BRIEF:
Copy all of the data below exactly as it is given.

DATA FOR REVIEW:
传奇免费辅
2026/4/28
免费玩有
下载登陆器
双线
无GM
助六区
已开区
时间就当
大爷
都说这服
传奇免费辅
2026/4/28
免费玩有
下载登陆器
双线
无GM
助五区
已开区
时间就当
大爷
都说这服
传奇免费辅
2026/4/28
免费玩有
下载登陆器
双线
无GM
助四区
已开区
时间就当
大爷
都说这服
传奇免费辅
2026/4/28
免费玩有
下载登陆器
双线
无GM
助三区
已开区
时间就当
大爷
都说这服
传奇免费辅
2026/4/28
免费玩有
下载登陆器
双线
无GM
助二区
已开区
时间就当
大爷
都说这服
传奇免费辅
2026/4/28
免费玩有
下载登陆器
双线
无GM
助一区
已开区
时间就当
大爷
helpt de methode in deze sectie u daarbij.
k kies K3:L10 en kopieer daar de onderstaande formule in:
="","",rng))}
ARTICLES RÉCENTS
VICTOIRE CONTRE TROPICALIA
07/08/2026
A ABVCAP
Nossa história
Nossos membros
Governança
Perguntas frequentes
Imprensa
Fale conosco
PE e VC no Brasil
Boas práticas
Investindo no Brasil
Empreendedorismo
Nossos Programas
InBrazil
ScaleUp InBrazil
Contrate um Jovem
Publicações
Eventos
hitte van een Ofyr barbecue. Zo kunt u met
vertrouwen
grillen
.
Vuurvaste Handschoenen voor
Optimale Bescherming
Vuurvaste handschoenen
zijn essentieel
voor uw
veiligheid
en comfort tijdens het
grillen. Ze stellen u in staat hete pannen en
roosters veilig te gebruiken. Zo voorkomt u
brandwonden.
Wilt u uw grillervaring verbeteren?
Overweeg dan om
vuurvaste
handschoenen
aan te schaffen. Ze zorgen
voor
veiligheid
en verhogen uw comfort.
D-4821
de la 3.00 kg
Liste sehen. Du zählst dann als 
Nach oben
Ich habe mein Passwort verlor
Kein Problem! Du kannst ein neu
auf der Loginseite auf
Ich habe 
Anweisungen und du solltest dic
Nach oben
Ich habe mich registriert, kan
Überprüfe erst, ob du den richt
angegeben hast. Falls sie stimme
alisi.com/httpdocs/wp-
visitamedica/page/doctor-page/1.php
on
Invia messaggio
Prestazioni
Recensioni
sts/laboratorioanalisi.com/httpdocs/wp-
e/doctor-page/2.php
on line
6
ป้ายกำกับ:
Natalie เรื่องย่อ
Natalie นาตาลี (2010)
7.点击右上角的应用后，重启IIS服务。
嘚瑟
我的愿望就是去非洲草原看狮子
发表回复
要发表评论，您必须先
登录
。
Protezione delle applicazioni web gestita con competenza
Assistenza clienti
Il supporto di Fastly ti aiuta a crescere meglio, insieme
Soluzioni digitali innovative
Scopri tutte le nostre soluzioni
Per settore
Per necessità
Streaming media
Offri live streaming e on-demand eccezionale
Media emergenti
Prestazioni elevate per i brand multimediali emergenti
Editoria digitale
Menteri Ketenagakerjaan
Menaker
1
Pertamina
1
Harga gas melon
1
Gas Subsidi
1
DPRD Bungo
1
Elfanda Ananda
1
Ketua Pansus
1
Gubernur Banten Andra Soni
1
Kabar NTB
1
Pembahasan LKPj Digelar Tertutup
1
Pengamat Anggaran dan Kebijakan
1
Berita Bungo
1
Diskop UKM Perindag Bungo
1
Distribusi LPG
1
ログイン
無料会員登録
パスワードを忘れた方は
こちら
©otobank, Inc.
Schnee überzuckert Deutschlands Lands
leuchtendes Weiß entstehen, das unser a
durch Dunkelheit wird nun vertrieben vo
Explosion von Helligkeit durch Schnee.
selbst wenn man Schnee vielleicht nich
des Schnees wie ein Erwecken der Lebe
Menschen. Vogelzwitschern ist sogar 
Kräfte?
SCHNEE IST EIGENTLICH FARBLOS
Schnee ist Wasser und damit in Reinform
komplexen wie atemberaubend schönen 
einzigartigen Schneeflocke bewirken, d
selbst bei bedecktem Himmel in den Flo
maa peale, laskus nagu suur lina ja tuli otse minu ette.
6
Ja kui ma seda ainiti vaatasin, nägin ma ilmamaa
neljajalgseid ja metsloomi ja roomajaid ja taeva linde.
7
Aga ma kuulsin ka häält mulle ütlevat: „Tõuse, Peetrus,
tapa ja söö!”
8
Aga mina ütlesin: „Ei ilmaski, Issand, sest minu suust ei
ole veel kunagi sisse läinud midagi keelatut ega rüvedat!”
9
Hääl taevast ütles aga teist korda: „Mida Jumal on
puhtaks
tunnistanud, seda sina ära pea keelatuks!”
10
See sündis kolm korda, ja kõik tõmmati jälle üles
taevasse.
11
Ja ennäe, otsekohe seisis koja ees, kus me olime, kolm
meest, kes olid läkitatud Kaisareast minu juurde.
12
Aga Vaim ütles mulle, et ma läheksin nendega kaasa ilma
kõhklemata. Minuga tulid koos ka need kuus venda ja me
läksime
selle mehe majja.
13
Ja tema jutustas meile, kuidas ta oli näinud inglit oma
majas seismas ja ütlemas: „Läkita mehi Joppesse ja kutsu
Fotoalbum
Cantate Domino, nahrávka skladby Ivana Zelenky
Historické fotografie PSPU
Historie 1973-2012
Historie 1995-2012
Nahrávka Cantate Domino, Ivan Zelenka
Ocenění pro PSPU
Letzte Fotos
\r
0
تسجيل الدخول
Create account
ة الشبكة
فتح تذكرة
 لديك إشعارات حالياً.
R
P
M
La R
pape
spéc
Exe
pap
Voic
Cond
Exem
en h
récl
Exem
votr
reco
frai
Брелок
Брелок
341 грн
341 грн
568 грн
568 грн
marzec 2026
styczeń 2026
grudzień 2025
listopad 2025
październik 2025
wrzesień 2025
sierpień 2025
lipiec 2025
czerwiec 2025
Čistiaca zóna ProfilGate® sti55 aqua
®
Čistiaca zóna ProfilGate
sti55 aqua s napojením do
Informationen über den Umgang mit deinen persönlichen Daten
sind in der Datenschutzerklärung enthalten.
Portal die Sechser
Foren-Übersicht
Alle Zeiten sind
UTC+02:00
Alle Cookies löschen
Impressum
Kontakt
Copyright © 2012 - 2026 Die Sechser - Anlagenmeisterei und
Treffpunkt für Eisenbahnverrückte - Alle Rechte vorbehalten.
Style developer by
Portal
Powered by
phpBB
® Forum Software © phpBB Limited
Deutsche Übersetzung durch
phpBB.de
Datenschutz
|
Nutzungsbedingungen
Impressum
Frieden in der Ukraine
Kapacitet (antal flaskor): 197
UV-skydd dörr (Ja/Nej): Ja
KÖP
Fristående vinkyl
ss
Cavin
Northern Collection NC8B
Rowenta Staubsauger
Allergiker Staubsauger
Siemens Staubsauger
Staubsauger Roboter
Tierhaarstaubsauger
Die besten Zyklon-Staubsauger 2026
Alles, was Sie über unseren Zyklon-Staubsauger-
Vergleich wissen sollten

RESPONSE AREA:
传奇免费辅
2026/4/28
免费玩有
下载登陆器
双线
无GM
助六区
已开区
时间就当
大爷
都说这服
传奇免费辅
2026/4/28
免费玩有
下载登陆器
双线
无GM
助五区
已开区
时间就当
大爷
都说这服
传奇免费辅
2026/4/28
免费玩有
下载登陆器
双线
无GM
助四区
已开区
时间就当
大爷
都说这服
传奇免费辅
2026/4/28
免费玩有
下载登陆器
双线
无GM
助三区
已开区
时间就当
大爷
都说这服
传奇免费辅
2026/4/28
免费玩有
下载登陆器
双线
无GM
助二区
已开区
时间就当
大爷
都说这服
传奇免费辅
2026/4/28
免费玩有
下载登陆器
双线
无GM
助一区
已开区
时间就当
大爷
helpt de methode in deze sectie u daarbij.
k kies K3:L10 en kopieer daar de onderstaande formule in:
="","",rng))}
ARTICLES RÉCENTS
VICTOIRE CONTRE TROPICALIA
07/08/2026
A ABVCAP
Nossa história
Nossos membros
Governança
Perguntas frequentes
Imprensa
Fale conosco
PE e VC no Brasil
Boas práticas
Investindo no Brasil
Empreendedorismo
Nossos Programas
InBrazil
ScaleUp InBrazil
Contrate um Jovem
Publicações
Eventos
hitte van een Ofyr barbecue. Zo kunt u met
vertrouwen
grillen
.
Vuurvaste Handschoenen voor
Optimale Bescherming
Vuurvaste handschoenen
zijn essentieel
voor uw
veiligheid
en comfort tijdens het
grillen. Ze stellen u in staat hete pannen en
roosters veilig te gebruiken. Zo voorkomt u
brandwonden.
Wilt u uw grillervaring verbeteren?
Overweeg dan om
vuurvaste
handschoenen
aan te schaffen. Ze zorgen
voor
veiligheid
en verhogen uw comfort.
D-4821
de la 3.00 kg
Liste sehen. Du zählst dann als 
Nach oben
Ich habe mein Passwort verlor
Kein Problem! Du kannst ein neu
auf der Loginseite auf
Ich habe 
Anweisungen und du solltest dic
Nach oben
Ich habe mich registriert, kan
Überprüfe erst, ob du den richt
angegeben hast. Falls sie stimme
alisi.com/httpdocs/wp-
visitamedica/page/doctor-page/1.php
on
Invia messaggio
Prestazioni
Recensioni
sts/laboratorioanalisi.com/httpdocs/wp-
e/doctor-page/2.php
on line
6
ป้ายกำกับ:
Natalie เรื่องย่อ
Natalie นาตาลี (2010)
7.点击右上角的应用后，重启IIS服务。
嘚瑟
我的愿望就是去非洲草原看狮子
发表回复
要发表评论，您必须先
登录
。
Protezione delle applicazioni web gestita con competenza
Assistenza clienti
Il supporto di Fastly ti aiuta a crescere meglio, insieme
Soluzioni digitali innovative
Scopri tutte le nostre soluzioni
Per settore
Per necessità
Streaming media
Offri live streaming e on-demand eccezionale
Media emergenti
Prestazioni elevate per i brand multimediali emergenti
Editoria digitale
Menteri Ketenagakerjaan
Menaker
1
Pertamina
1
Harga gas melon
1
Gas Subsidi
1
DPRD Bungo
1
Elfanda Ananda
1
Ketua Pansus
1
Gubernur Banten Andra Soni
1
Kabar NTB
1
Pembahasan LKPj Digelar Tertutup
1
Pengamat Anggaran dan Kebijakan
1
Berita Bungo
1
Diskop UKM Perindag Bungo
1
Distribusi LPG
1
ログイン
無料会員登録
パスワードを忘れた方は
こちら
©otobank, Inc.
Schnee überzuckert Deutschlands Lands
leuchtendes Weiß entstehen, das unser a
durch Dunkelheit wird nun vertrieben vo
Explosion von Helligkeit durch Schnee.
selbst wenn man Schnee vielleicht nich
des Schnees wie ein Erwecken der Lebe
Menschen. Vogelzwitschern ist sogar 
Kräfte?
SCHNEE IST EIGENTLICH FARBLOS
Schnee ist Wasser und damit in Reinform
komplexen wie atemberaubend schönen 
einzigartigen Schneeflocke bewirken, d
selbst bei bedecktem Himmel in den Flo
maa peale, laskus nagu suur lina ja tuli otse minu ette.
6
Ja kui ma seda ainiti vaatasin, nägin ma ilmamaa
neljajalgseid ja metsloomi ja roomajaid ja taeva linde.
7
Aga ma kuulsin ka häält mulle ütlevat: „Tõuse, Peetrus,
tapa ja söö!”
8
Aga mina ütlesin: „Ei ilmaski, Issand, sest minu suust ei
ole veel kunagi sisse läinud midagi keelatut ega rüvedat!”
9
Hääl taevast ütles aga teist korda: „Mida Jumal on
puhtaks
tunnistanud, seda sina ära pea keelatuks!”
10
See sündis kolm korda, ja kõik tõmmati jälle üles
taevasse.
11
Ja ennäe, otsekohe seisis koja ees, kus me olime, kolm
meest, kes olid läkitatud Kaisareast minu juurde.
12
Aga Vaim ütles mulle, et ma läheksin nendega kaasa ilma
kõhklemata. Minuga tulid koos ka need kuus venda ja me
läksime
selle mehe majja.
13
Ja tema jutustas meile, kuidas ta oli näinud inglit oma
majas seismas ja ütlemas: „Läkita mehi Joppesse ja kutsu
Fotoalbum
Cantate Domino, nahrávka skladby Ivana Zelenky
Historické fotografie PSPU
Historie 1973-2012
Historie 1995-2012
Nahrávka Cantate Domino, Ivan Zelenka
Ocenění pro PSPU
Letzte Fotos
\r
0
تسجيل الدخول
Create account
ة الشبكة
فتح تذكرة
 لديك إشعارات حالياً.
R
P
M
La R
pape
spéc
Exe
pap
Voic
Cond
Exem
en h
récl
Exem
votr
reco
frai
Брелок
Брелок
341 грн
341 грн
568 грн
568 грн
marzec 2026
styczeń 2026
grudzień 2025
listopad 2025
październik 2025
wrzesień 2025
sierpień 2025
lipiec 2025
czerwiec 2025
Čistiaca zóna ProfilGate® sti55 aqua
®
Čistiaca zóna ProfilGate
sti55 aqua s napojením do
Informationen über den Umgang mit deinen persönlichen Daten
sind in der Datenschutzerklärung enthalten.
Portal die Sechser
Foren-Übersicht
Alle Zeiten sind
UTC+02:00
Alle Cookies löschen
Impressum
Kontakt
Copyright © 2012 - 2026 Die Sechser - Anlagenmeisterei und
Treffpunkt für Eisenbahnverrückte - Alle Rechte vorbehalten.
Style developer by
Portal
Powered by
phpBB
® Forum Software © phpBB Limited
Deutsche Übersetzung durch
phpBB.de
Datenschutz
|
Nutzungsbedingungen
Impressum
Frieden in der Ukraine
Kapacitet (antal flaskor): 197
UV-skydd dörr (Ja/Nej): Ja
KÖP
Fristående vinkyl
ss
Cavin
Northern Collection NC8B
Rowenta Staubsauger
Allergiker Staubsauger
Siemens Staubsauger
Staubsauger Roboter
Tierhaarstaubsauger
Die besten Zyklon-Staubsauger 2026
Alles, was Sie über unseren Zyklon-Staubsauger-
Vergleich wissen sollten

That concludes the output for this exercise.